Lowe's is set to unveil a new marketing campaign, tagline and overall brand positioning tied to a series of new capabilities that will allow consumers to manage a variety of home-improvement and maintenance projects.
The tagline, "Never Stop Improving," will go live Monday, Sept. 19, along with a new campaign from agency BBDO. Both efforts set the stage for the launch of My Lowe's in mid-October. At the core of that offering will be the ability for consumers to easily access records of everything they've purchased at Lowe's , including information such as owner's manuals, warranties and extended protection plans.
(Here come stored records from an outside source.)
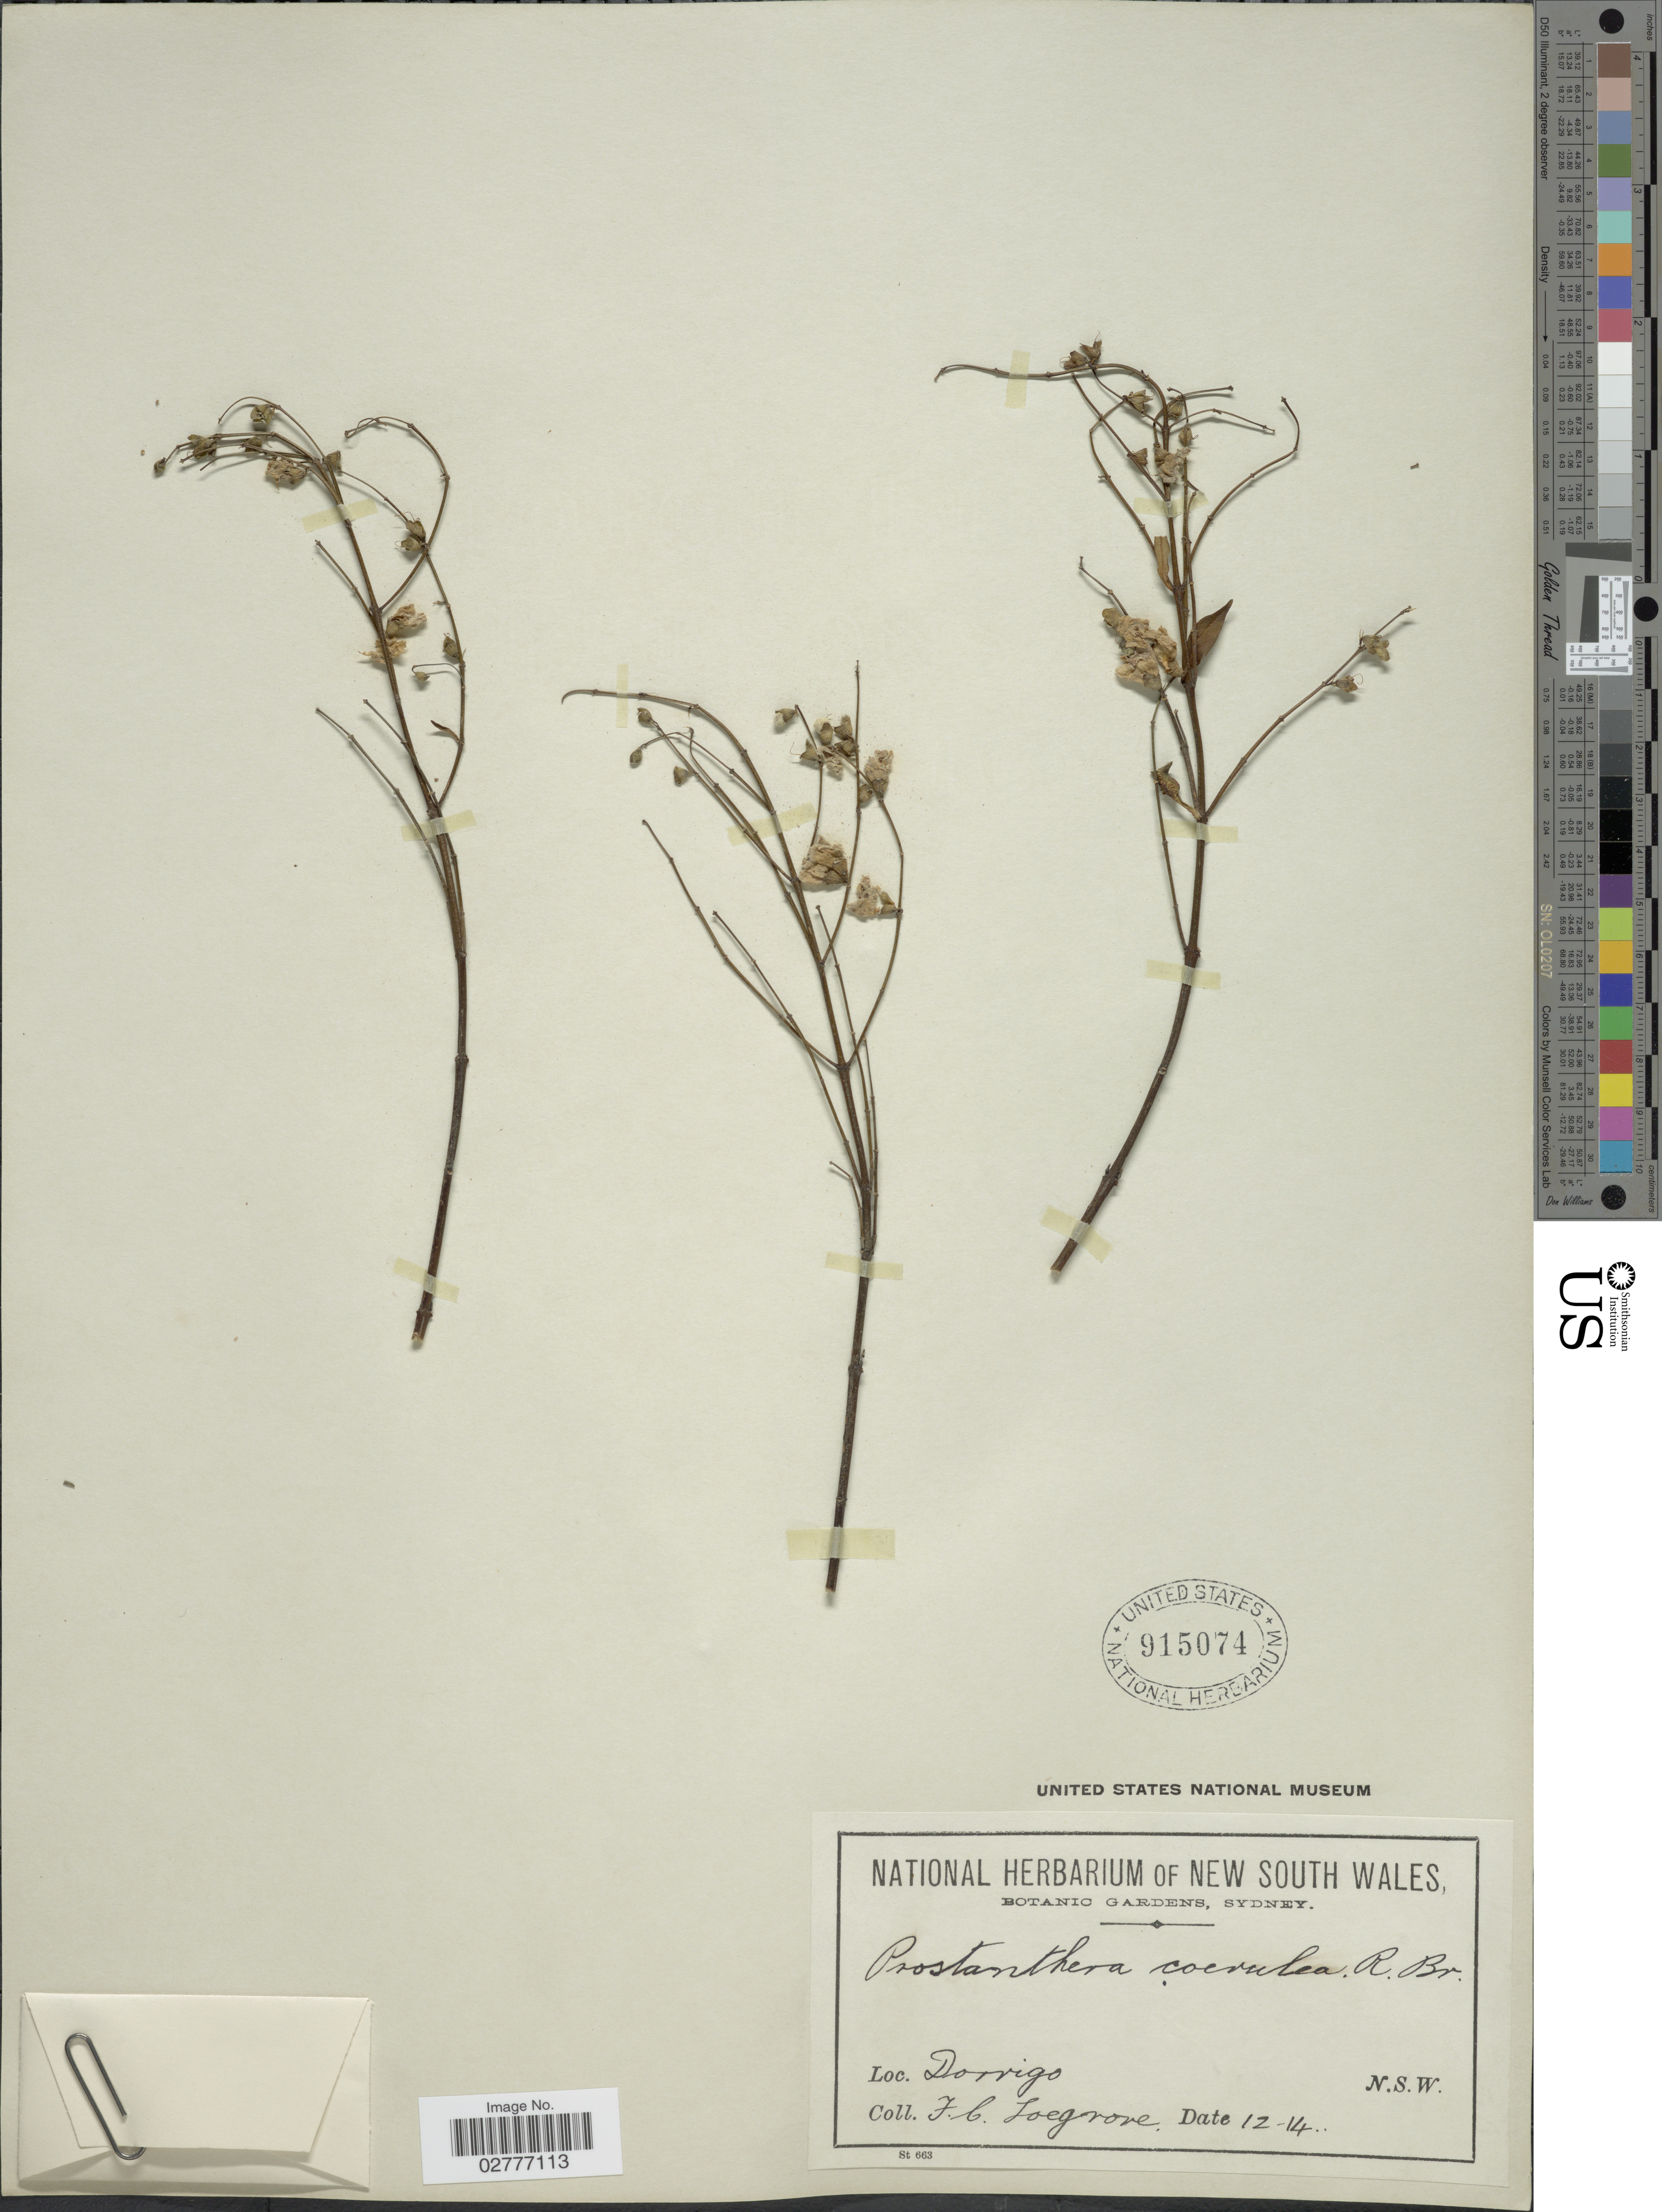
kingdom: Plantae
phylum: Tracheophyta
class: Magnoliopsida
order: Lamiales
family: Lamiaceae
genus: Prostanthera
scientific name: Prostanthera caerulea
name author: R. Br.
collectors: F. Loegrove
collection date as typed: Transcribed d/m/y: /12/14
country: Australia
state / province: New South Wales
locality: Dorrigo. N.S.W.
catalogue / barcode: US 915074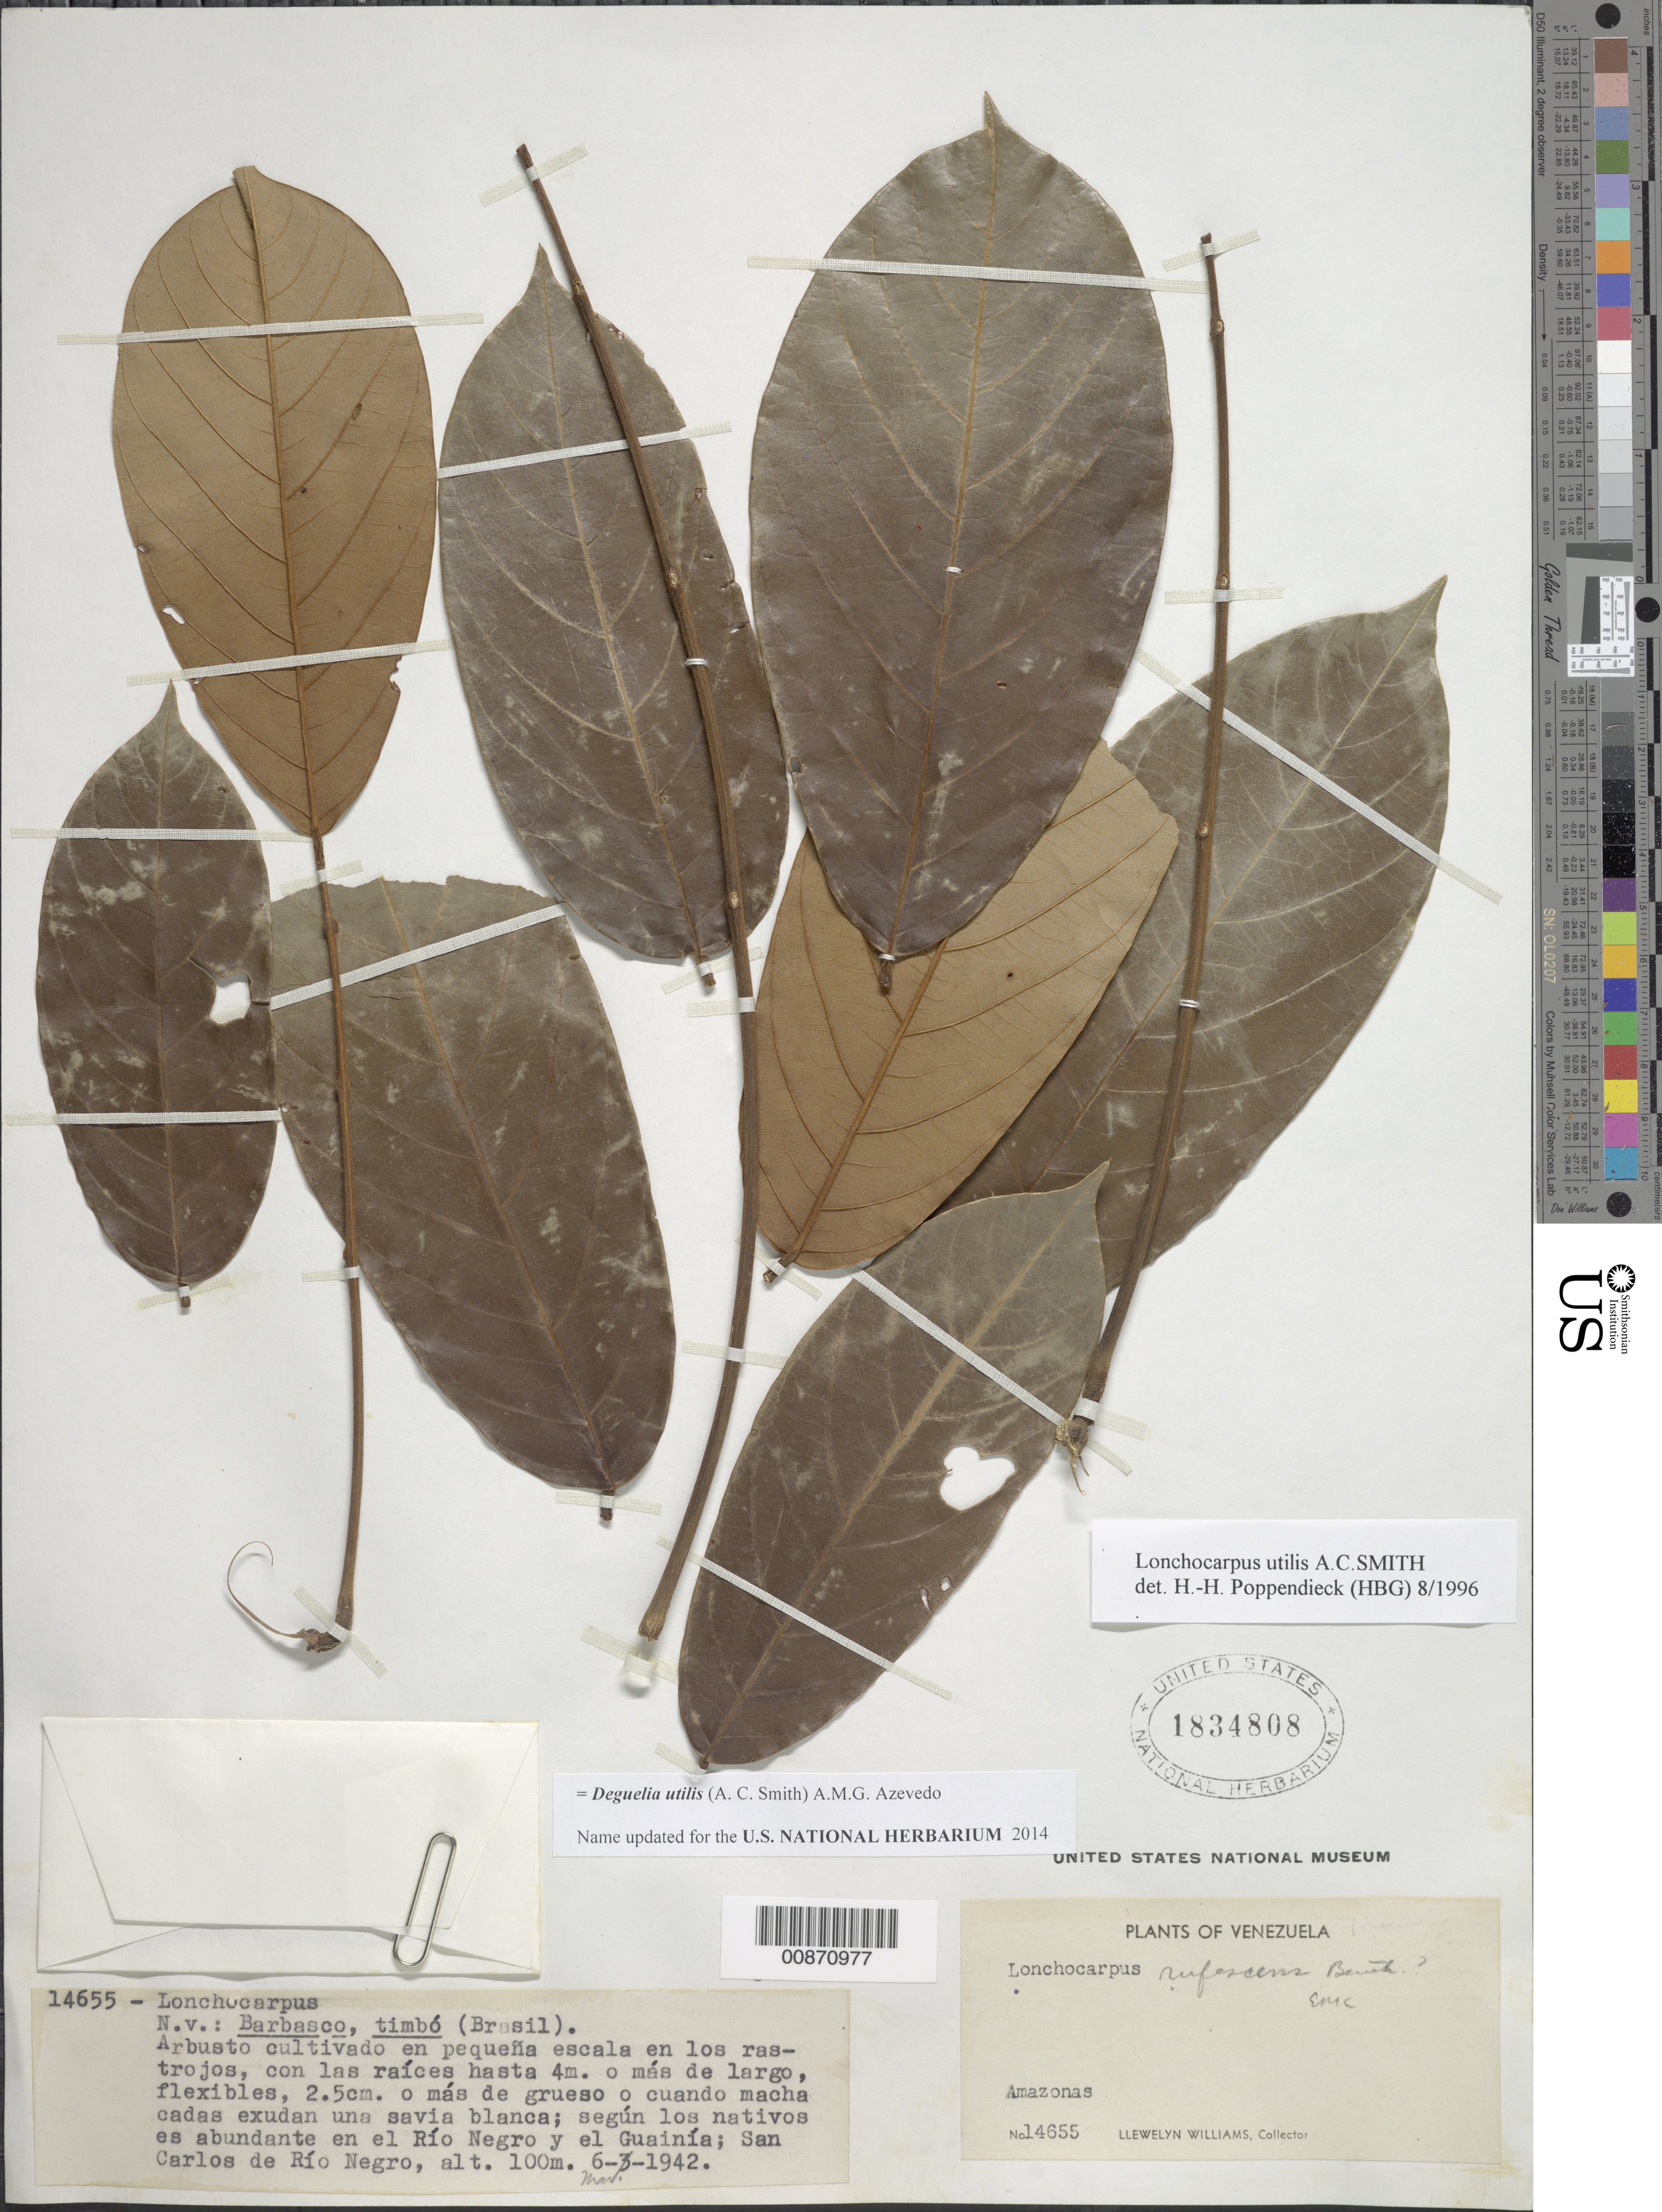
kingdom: Plantae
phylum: Tracheophyta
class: Magnoliopsida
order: Fabales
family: Fabaceae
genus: Deguelia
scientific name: Deguelia utilis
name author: (A.C. Sm.) A.M.G. Azevedo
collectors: Ll. Williams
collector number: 14655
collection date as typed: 6-Mar-42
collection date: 1942-03-06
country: Venezuela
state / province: Amazonas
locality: San Carlos de Río Negro, Rio Negro y el Guainia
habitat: Cultivado en pequena escala en los ratrojos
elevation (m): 100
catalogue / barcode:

Consumers will also be able to personalize the application with dimensions of rooms in their homes and colors used in those rooms, for example. Eventually, there will be "envisioning" tools that allow consumers to virtually view various configurations of colors and flooring for their homes, as well as develop wish lists.
My Lowe's will be the first of those capabilities, he said. The opt-in program will launch as a web-based application, though it will soon migrate to mobile. Mr. Lamb cited a number of examples from his personal life in illustrating how the program will work. A three-foot patch of shingles was recently ripped off his roof, for example. With My Lowe's he would have been able to store the original brand, color and dimensions of the shingles for retrieval later, making it easy to repair that portion of the roof. Likewise, most people keep track of paint colors in their house, by storing the mostly empty bucket in the garage, he said. With My Lowe's , the brand, sheen and color would all be saved, making it easy to re-purchase.
In the coming months, the retailer will also give consumers the option of doing things like setting reminders to change out furnace filters or auto-subscribing to receive the type of filter they need, when they need it.
The launch spot for the campaign was selected from dozens that were tested with consumers, Mr. Lamb said. It follows a couple from first date to aging grandparents, making home improvements big and little all along the way. It's an emotional spot with an upbeat soundtrack from a little known artist, 23-year-old New Zealander Gin Wigmore. Mr. Lamb expects it will resonate with a broad swath of consumers.
"We carefully tested this particular spot as a launch spot to ensure that a range of consumers: men, women, commercial customers, businesses, millennials, boomers would connect with the spot and the music," Mr. Lamb said. "What we're doing with this first round of advertising is setting the stage with this promise that Lowe's is in the process of starting this journey to 'Never Stop Improving.'"
Mr. Lamb declined to comment on spending for the campaign, which will run through this year and into 2012, though it's worth noting that Lowe's typically has its big advertising pushes in the spring. Spending in the second quarter typically accounts for more than one-third of the annual measured media budget, according to Kantar. Last year the retailer spent $390 million on measured media.
Lowe's is the second-largest home improvement retailer to Home Depot. Last month, Lowe's reported a 1.3% uptick in second-quarter sales to $14.5 billion, while Home Depot saw sales jump 4.2% to $20.2 billion. However, Lowe's typically outstrips its rival in terms of buzz, according to YouGov BrandIndex. Lowe's has taken a lead in perception scores for most of the year to date and currently has a "pretty significant" lead, a spokesman for the tracking firm said.
Still, Mr. Lamb believes the new brand positioning will further distinguish Lowe's , as well as rally employees. This Friday a pep rally will be held at the retailer's corporate office in Mooresville, N.C., where the launch spot and My Lowe's application will be previewed. Field employees at stores across the country saw the preview via Lowe's internal network beginning Tuesday.
"We're setting a new mindset and expectation, as far as behavior from our team," Mr. Lamb said. "Over the last several years, our employees have been looking for a handle or rallying cry. The neat thing, as a marketing professional, has been to see how our employees at the corporate office and the stores have grabbed on to this and are telling us that they understand this [message]."